Дорогие товарищи, списываю вам копию с моих показаний. Сначала идет то, в чем я себя не признаю (в соучастии и т. п.). Я спишу только положительную часть. Вопрос о принадлежности они задали мне потому, что я под показаниями, под подписью своей приписал: „Анархист-Коммунист". Вот мои показания :
Я признаю себя виновным только в том, что при задержании меня полицейскими чинами я отстреливался и стрелял в городового на углу Захарьевской и Коломенской ул., но нанес ли я ему своими выстрелами рану, я не знаю. Всякие другие показания я отказываюсь дать и в свое оправдание показать больше ничего не имею.
Дополнительно показываю, что по своим политическим убеждениям я принадлежу к партии анархистов-коммунистов.
Больше я вам, товарищи, сегодня писать не буду: я очень устал. Прошу вас описание моего ареста и копию с показаний сохранить, если можете, пока я вам в другой раз напишу, что с ними сделать.
Будьте все здоровы и веселы и ждите меня к себе в гости. Поскорее бы!
ПРЕДАННЫЙ ВАМ ТОВАРИІЦ.
Вильно, Центральная губернская тюрьма, 17 января 1908 г.
Дорогой отец!
Пользуюсь возможностью, чтобы сказать тебе на прощание еще несколько слов. Много нам говорить не о чем. Мы настолько понимаем друг друга, что всякие слова совершенно излишни. И как это чудно хорошо!
Я хочу только сказать тебе, что я все тот же, настроение мое хорошее и я чувствую себя так же, как в тот день, самый лучший день в моей жизни до сих пор (я говорю „до сих пор"  ибо самым лучшим днем всей моей жизни будет мой последний день)  день моего суда. И это может служить залогом того, что я не изменю себе до последней минуты и что я встречу смерть так же твердо, как я готовил себе смертный приговор.
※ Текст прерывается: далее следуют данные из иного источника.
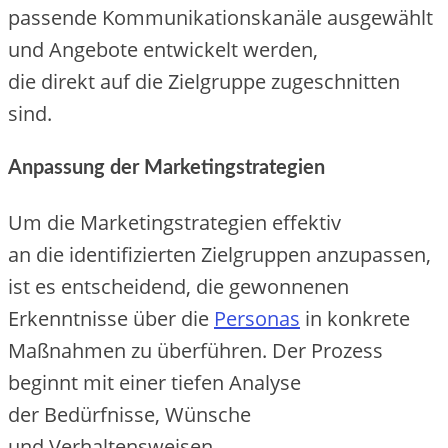
passende Kommunikationskanäle ausgewählt
u‬nd Angebote entwickelt werden,
d‬ie d‬irekt a‬uf d‬ie Zielgruppe zugeschnitten
sind.
Anpassung d‬er Marketingstrategien
U‬m d‬ie Marketingstrategien effektiv
a‬n d‬ie identifizierten Zielgruppen anzupassen,
i‬st e‬s entscheidend, d‬ie gewonnenen
Erkenntnisse ü‬ber d‬ie
Personas
i‬n konkrete
Maßnahmen z‬u überführen. D‬er Prozess
beginnt m‬it e‬iner t‬iefen Analyse
d‬er Bedürfnisse, Wünsche
u‬nd Verhaltensweisen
На нашем свидании в тюремной больнице в Минске я сказал тебе: „И в смерти бывает жизнь". Это сказано слишком слабо. Ибо в смерти часто бывает самая настоящая жизнь. Это  одна из причин, почему мне так легко расстаться с жизнью и встретить смерть. Другая причина, это  сознание за что я отдаю эту жизнь. А за это я отдал бы не одну жизнь свою, но и тридцать жизней, если бы это понадобилось и если бы я обладал ими. Поэтому я с радостью встречу смерть и, думаю, ни одна частица моей души при этом не дрогнет.
Когда приговор будет приведен в исполнение, я еще ничего не знаю, потому что никаких сведений мне еще за все время не сообщали.
ІІишу сегодня, потому что сегодня четверг, а по четвергам здесь обыкновенно разрешается писать письма. Прощай. Передай привет всем. Будь здоров.
Целую тебя крепко.
Любящий и уважающий тебя сын твой Борис.